## TEXT EXCERPT:

────────

GAL - Our area hosts an annual Senior PGA Tour event, it's a big social outing for our area every year, and big name hall of famers play (E.Els, R.Goosen, A.Jiménez, J.Furyk, J.Daly, V.Singh, B.Langer...etc.) Anyway, friends (our families went on vacation together just before BD) was in town for the event and had extra tickets to a luxury box so we played golf in the AM and then went to the tournament all day with free food & drink, and I saw lots of friends and people I knew there, capping it off with a big name concert. My wedding band always plays the post-concert party (I booked them knowing from this event they're so great/entertaining), but was indifferent to that fact and just enjoyed myself. The next day I played with a dozen guys and we all went back to the tournament, same deal. So lots of friends and entertainment and fresh air all weekend. It was great. Kids came back on the 4th and we enjoyed a big fireworks show together and then spent yesterday's work Holiday yesterday swimming in a pool.

────────

## PROVIDED MATERIAL:
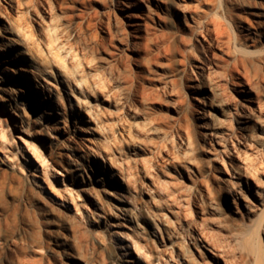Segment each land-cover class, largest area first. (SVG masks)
<instances>
[{"label":"rangeland","instance_id":"1","mask_svg":"<svg viewBox=\"0 0 264 264\" xmlns=\"http://www.w3.org/2000/svg\"><path fill=\"white\" fill-rule=\"evenodd\" d=\"M236 44L264 49V0H0L34 88L0 64V264H117L118 232L131 264H239L244 212L264 243V64Z\"/></svg>","mask_w":264,"mask_h":264},{"label":"bare ground","instance_id":"2","mask_svg":"<svg viewBox=\"0 0 264 264\" xmlns=\"http://www.w3.org/2000/svg\"><path fill=\"white\" fill-rule=\"evenodd\" d=\"M235 48H236L238 53H242V54H245L248 56H252L255 61H259V62H262L264 64V49H260V48L255 47V46H253V48H251V47H246L244 45H237V44L235 45ZM1 54H0V57H1ZM3 59H4L3 60L4 62L3 63H2V61L0 62L1 65H3L4 63H7L5 61L7 59L8 60L10 59V65L5 66L4 68L2 67V69L0 68L3 71V74H4L3 76H6L8 79H10L13 85H21V84L24 85V91H26V93H31L34 88L30 90L31 87L29 86V83H31V78L26 74L27 68L25 69L24 67H22L19 64V62L16 60V58H14V57L12 58L10 54H8V56H7V54H4ZM27 72H28V70H27ZM35 76L36 75H34L32 77L35 79L36 78ZM221 88H223L224 92H227V87H225V85L223 87L221 86ZM8 94H9L11 99L18 102V98L16 95H14L11 91H8ZM33 98H35V97H33ZM76 163L79 165L81 164L78 159H76ZM250 167H251V165H250ZM238 170H239L238 168H236V169L234 168L232 174L230 175V178L232 180L233 188L236 190L237 193H240L241 187L239 186V183H240L239 180H241V174ZM257 170H258V168H257ZM33 179L36 181L35 176H33ZM123 182L124 181L121 180V183H123ZM61 200H64V199L61 197ZM134 208L137 209L136 206H134ZM130 209H132V208H130ZM263 213H264V211H263ZM92 218L97 219L98 217L94 215V217H92ZM129 218L133 219V216L130 215ZM263 219H264V217H263ZM241 221L244 224L243 226L244 227L246 226L245 227L246 229L244 228L245 229L244 231H246V233H244V232L243 233L246 235V237L247 236H249V237L244 241H241V240L236 241L237 246H238V254H237L238 263L239 264H264V245H263L264 243H263L262 231L260 228L261 225L256 226V227H252V226L250 227V223H248V221L246 220V212L241 214ZM259 223L261 224V221ZM122 235L123 234L119 233V232L118 233H111L110 239L112 240V245L114 246V248H118V251L117 250L115 251V249L114 250L112 249L110 252V257L117 264H131V263H129V260H123V257L128 259L127 257H128V254H130V250H129V244L128 243H124L123 241H120L119 238L122 237ZM241 243H242V246H241ZM134 244L133 245L136 248V250H135L136 254L140 257H141V255L144 256L145 255L144 254L145 252L143 251L144 247L137 241H134ZM214 245H216V243H214ZM175 259H176L175 260L176 264H184V261L182 260V258L179 255H177L175 257ZM130 262H133V260H130Z\"/></svg>","mask_w":264,"mask_h":264}]
</instances>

────────

## REQUIRED TASK:
In the post about the Senior PGA Tour weekend, what did the writer do with the kids when they came back on the 4th?

## RESULT OF THIS TASK:
They enjoyed a big fireworks show together.